We present a training-free method for detecting valid mathematical reasoning in large language models through spectral analysis of attention patterns. By treating attention matrices as adjacency matrices of dynamic graphs over tokens, we extract four interpretable spectral diagnostics, the Fiedler value (algebraic connectivity), high-frequency energy ratio (HFER), graph signal smoothness, and spectral entropy, that exhibit statistically significant differences between valid and invalid mathematical proofs. Experiments across seven transformer models from four independent architectural families (Meta Llama, Alibaba Qwen, Microsoft Phi, and Mistral AI) demonstrate that this spectral signature produces effect sizes up to Cohen's $d = 3.30$ ($p < 10^{-116}$), enabling 85.0--95.6\% classification accuracy under rigorous evaluation, with calibrated thresholds reaching 93--95\% on the full dataset. The method requires no training data, fine-tuning, or learned classifiers: a single threshold on a spectral metric suffices for high accuracy. Through systematic label correction, we discover that the spectral method detects logical coherence rather than compiler acceptance, identifying mathematically valid proofs that formal verifiers reject due to technical failures. We further identify an architectural dependency: Mistral-7B's Sliding Window Attention shifts the discriminative signal from HFER to late-layer Smoothness ($d = 2.09$, $p_{\text{MW}} = 1.16 \times 10^{-48}$), revealing that attention mechanism design affects which spectral features capture reasoning validity. These findings establish spectral graph analysis as a principled framework for reasoning verification with immediate applications to hallucination detection and AI safety monitoring.

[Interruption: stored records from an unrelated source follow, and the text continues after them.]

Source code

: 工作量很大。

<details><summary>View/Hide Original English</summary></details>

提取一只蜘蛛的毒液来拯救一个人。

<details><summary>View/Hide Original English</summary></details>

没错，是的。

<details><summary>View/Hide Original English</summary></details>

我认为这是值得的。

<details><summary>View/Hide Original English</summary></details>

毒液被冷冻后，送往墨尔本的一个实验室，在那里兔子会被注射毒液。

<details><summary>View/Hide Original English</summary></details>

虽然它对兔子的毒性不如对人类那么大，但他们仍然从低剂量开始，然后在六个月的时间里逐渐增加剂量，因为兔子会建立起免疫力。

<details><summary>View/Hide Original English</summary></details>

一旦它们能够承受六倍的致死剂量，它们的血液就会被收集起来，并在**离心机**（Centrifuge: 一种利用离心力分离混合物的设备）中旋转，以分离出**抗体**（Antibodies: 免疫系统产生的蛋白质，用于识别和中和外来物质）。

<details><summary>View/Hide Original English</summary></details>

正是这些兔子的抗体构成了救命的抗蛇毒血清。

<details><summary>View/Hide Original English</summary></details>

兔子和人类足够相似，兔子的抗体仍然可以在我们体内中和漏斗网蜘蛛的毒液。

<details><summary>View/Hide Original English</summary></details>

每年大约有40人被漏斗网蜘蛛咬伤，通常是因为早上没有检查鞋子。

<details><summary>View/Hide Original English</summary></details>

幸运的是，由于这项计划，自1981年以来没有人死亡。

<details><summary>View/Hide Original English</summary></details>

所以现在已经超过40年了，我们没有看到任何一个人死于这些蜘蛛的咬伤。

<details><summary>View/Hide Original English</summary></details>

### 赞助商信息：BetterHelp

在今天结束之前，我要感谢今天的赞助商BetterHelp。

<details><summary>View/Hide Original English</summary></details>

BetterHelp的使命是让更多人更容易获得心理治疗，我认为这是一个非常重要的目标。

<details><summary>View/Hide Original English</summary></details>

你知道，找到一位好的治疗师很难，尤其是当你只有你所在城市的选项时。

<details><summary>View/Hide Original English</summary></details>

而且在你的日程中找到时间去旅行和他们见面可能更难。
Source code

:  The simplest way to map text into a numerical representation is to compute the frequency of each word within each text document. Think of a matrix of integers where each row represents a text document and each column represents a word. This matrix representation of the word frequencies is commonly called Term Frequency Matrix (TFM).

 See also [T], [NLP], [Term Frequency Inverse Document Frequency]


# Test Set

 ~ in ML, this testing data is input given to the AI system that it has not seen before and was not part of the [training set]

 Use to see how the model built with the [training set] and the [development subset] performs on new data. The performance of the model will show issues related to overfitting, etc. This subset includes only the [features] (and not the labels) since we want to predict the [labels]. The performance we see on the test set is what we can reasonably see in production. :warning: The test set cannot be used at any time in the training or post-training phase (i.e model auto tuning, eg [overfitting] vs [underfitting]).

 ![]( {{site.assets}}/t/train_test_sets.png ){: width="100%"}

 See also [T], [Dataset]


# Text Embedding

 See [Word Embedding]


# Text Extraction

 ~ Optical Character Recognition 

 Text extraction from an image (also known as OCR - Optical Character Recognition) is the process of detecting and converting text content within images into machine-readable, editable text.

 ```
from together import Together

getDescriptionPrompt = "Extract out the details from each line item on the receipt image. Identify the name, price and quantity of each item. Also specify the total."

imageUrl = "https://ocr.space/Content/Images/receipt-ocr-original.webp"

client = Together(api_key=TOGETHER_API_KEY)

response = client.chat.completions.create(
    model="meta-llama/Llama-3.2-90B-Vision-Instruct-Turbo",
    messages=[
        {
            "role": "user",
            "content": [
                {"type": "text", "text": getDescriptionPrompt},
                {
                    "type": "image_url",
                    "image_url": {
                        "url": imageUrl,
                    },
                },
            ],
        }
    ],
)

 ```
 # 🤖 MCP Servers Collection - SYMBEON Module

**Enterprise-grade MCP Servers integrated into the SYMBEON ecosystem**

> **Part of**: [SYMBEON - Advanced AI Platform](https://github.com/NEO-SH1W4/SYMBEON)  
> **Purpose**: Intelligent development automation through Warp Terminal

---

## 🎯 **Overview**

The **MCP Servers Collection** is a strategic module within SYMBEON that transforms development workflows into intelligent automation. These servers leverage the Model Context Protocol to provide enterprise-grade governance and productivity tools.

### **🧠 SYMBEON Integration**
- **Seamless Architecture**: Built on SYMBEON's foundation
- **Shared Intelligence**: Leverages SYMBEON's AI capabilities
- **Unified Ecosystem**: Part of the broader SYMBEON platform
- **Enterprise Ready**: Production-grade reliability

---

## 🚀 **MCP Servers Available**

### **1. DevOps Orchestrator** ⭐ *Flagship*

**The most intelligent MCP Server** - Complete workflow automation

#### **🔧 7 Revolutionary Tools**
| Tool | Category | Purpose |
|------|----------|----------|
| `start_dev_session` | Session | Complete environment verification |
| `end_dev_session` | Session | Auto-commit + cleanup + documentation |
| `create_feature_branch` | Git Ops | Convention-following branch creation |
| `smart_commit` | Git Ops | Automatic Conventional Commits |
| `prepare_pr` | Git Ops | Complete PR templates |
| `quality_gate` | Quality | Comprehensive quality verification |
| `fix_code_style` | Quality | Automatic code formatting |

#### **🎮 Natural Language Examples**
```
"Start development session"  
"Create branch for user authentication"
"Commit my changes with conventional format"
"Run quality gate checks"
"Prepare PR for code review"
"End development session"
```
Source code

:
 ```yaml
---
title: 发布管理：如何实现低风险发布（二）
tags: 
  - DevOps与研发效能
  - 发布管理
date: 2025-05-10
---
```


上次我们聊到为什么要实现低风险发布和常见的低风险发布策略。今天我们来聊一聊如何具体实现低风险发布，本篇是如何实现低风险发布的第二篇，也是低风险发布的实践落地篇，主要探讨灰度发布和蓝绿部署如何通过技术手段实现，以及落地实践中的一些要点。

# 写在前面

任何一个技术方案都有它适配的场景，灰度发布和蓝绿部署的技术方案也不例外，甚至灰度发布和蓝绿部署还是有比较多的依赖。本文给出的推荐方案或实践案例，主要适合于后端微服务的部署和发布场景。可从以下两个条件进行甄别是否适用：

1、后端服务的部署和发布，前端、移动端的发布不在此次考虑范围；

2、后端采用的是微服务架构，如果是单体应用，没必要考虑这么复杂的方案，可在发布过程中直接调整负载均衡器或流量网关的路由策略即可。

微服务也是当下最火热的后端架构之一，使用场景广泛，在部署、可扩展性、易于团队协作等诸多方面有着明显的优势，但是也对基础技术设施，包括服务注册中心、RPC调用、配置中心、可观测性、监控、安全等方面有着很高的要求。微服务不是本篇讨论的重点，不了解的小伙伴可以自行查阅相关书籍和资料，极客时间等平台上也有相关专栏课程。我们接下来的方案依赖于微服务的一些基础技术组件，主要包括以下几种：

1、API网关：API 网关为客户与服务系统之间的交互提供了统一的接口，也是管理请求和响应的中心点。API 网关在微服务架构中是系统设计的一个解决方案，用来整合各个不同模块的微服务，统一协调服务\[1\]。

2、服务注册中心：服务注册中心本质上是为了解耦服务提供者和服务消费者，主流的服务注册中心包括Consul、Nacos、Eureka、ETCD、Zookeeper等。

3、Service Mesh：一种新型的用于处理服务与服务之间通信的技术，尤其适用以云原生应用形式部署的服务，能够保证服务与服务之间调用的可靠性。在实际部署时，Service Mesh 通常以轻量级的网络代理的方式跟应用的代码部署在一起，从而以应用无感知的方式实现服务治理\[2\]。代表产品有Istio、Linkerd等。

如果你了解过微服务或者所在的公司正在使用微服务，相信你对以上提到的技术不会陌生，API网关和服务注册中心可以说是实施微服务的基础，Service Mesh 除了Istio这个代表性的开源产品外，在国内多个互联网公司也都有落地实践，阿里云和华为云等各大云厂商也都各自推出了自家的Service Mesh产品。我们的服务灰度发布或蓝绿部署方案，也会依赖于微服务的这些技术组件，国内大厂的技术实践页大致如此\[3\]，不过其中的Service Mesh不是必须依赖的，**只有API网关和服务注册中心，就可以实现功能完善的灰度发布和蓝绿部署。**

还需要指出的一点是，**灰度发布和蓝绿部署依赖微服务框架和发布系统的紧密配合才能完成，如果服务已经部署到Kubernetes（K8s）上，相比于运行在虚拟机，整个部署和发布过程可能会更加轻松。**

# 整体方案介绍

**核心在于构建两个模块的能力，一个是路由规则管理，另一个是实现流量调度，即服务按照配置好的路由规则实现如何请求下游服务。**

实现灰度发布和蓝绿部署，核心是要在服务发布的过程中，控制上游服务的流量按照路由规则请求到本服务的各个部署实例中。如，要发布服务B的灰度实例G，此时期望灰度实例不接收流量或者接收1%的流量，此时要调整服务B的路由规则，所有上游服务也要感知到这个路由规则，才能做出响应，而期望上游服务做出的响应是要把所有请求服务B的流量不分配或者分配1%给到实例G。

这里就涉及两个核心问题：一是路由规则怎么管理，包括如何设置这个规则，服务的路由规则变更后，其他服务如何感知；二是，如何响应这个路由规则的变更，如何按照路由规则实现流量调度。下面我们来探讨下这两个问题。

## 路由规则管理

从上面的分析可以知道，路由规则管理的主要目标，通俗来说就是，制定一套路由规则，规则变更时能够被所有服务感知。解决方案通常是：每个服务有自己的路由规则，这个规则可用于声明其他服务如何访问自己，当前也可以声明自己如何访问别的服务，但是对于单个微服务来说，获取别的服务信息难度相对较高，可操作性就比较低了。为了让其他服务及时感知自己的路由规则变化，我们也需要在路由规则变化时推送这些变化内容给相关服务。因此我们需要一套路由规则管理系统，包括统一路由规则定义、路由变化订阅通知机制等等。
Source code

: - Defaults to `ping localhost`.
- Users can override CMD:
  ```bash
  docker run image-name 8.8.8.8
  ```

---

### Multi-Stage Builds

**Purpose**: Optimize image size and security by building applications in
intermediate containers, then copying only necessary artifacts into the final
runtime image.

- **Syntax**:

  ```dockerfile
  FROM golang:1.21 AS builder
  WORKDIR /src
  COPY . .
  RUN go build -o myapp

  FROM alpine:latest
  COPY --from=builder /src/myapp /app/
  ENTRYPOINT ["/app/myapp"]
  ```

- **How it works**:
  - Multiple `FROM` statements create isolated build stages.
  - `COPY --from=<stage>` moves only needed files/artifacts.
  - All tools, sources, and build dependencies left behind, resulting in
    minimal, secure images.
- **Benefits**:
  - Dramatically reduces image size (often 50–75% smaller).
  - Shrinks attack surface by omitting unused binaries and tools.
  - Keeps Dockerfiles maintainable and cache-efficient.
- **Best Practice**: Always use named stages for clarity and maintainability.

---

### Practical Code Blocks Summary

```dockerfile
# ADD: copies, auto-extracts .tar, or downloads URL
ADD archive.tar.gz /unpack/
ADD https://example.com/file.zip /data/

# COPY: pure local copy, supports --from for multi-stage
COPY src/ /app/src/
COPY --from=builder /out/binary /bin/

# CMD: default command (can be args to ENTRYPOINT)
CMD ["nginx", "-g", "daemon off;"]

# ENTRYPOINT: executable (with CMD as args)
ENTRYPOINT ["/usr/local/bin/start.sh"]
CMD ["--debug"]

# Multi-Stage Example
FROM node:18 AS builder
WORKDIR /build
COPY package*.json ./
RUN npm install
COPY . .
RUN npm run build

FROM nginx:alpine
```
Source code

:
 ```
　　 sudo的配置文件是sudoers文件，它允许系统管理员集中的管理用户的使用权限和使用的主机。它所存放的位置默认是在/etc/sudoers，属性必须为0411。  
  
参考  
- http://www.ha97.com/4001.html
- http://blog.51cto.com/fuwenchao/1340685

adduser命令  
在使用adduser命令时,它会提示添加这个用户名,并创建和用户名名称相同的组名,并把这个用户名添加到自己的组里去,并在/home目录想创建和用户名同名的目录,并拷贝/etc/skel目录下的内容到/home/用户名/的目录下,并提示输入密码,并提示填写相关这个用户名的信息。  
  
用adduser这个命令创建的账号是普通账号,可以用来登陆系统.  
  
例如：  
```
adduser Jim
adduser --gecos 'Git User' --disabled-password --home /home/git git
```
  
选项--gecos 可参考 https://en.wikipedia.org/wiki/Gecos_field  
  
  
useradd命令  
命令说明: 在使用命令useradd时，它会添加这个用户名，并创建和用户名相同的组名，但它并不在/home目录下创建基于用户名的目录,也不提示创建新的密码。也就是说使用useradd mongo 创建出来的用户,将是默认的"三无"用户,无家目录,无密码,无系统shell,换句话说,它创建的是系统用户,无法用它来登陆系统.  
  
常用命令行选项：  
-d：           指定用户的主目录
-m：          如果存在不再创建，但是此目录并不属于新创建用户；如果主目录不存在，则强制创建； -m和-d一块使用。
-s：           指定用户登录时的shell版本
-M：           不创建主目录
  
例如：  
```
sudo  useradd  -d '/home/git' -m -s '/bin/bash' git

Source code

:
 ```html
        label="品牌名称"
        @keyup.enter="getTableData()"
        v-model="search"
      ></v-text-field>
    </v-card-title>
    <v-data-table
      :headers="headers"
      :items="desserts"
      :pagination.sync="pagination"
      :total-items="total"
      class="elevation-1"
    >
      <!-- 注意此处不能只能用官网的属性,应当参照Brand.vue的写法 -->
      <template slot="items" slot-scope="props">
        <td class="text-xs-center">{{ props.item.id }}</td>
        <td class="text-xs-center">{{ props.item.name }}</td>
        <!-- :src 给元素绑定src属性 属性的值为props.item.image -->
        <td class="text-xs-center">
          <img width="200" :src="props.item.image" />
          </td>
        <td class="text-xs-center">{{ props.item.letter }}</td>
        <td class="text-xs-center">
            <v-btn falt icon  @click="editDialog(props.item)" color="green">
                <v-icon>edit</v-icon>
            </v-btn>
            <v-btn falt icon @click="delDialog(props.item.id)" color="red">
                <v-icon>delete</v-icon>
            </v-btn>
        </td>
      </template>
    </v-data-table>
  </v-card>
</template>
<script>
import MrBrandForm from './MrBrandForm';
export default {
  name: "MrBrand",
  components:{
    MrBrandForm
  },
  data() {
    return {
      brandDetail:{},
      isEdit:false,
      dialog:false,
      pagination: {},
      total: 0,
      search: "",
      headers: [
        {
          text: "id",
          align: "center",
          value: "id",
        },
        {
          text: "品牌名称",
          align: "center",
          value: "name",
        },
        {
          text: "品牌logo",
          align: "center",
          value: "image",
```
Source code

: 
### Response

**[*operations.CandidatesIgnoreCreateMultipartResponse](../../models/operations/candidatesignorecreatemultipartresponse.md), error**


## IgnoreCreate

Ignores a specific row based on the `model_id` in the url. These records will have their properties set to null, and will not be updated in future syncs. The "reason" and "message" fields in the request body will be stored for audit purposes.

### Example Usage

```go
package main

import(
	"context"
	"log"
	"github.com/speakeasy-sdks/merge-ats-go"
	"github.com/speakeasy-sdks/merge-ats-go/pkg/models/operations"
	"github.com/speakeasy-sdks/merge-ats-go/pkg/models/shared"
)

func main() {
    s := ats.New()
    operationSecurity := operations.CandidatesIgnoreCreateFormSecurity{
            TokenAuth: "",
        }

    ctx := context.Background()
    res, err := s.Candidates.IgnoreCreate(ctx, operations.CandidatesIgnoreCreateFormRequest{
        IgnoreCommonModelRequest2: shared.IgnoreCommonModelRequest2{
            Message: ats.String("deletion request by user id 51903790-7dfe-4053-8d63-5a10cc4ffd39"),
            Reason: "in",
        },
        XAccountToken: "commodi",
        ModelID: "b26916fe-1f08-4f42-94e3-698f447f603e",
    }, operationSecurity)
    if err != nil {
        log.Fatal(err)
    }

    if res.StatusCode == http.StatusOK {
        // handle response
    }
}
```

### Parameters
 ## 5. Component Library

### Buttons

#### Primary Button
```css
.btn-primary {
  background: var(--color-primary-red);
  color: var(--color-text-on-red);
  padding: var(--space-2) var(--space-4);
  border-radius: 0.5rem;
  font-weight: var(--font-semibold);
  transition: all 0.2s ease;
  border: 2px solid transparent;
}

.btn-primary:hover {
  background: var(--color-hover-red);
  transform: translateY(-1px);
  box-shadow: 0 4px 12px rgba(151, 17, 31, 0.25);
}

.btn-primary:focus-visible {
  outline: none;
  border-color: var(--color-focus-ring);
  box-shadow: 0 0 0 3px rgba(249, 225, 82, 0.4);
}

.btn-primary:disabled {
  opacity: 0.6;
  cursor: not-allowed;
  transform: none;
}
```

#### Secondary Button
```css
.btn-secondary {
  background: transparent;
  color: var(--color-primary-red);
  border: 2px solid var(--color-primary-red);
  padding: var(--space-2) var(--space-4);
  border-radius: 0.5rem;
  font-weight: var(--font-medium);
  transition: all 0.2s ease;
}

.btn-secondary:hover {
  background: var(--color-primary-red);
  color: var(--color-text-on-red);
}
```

翻译：我们提出一种无需训练的方法，通过注意力模式的谱分析来检测大型语言模型中的有效数学推理。通过将注意力矩阵视为词元上动态图的邻接矩阵，我们提取了四个可解释的谱诊断指标：费德勒值（代数连通性）、高频能量比、图信号平滑度与谱熵。这些指标在有效与无效数学证明之间展现出统计学上的显著差异。在来自四个独立架构家族（Meta Llama、阿里巴巴Qwen、微软Phi 与 Mistral AI）的七个Transformer模型上的实验表明，该谱特征产生的效应量高达Cohen's $d = 3.30$（$p < 10^{-116}$），在严格评估下实现了85.0%至95.6%的分类准确率，经校准的阈值在整个数据集上达到93%至95%。该方法无需训练数据、微调或学习分类器：仅需对谱指标设置单一阈值即可实现高准确率。通过系统性标签校正，我们发现谱方法检测的是逻辑连贯性而非编译器接受度，能够识别出因技术故障而被形式化验证器拒绝但在数学上有效的证明。我们进一步识别出一种架构依赖性：Mistral-7B的滑动窗口注意力机制将判别信号从高频能量比转移至深层平滑度（$d = 2.09$，$p_{\text{MW}} = 1.16 \times 10^{-48}$），这表明注意力机制的设计影响了哪些谱特征能够捕捉推理有效性。这些发现确立了谱图分析作为推理验证的一个原则性框架，在幻觉检测与AI安全监控方面具有直接应用价值。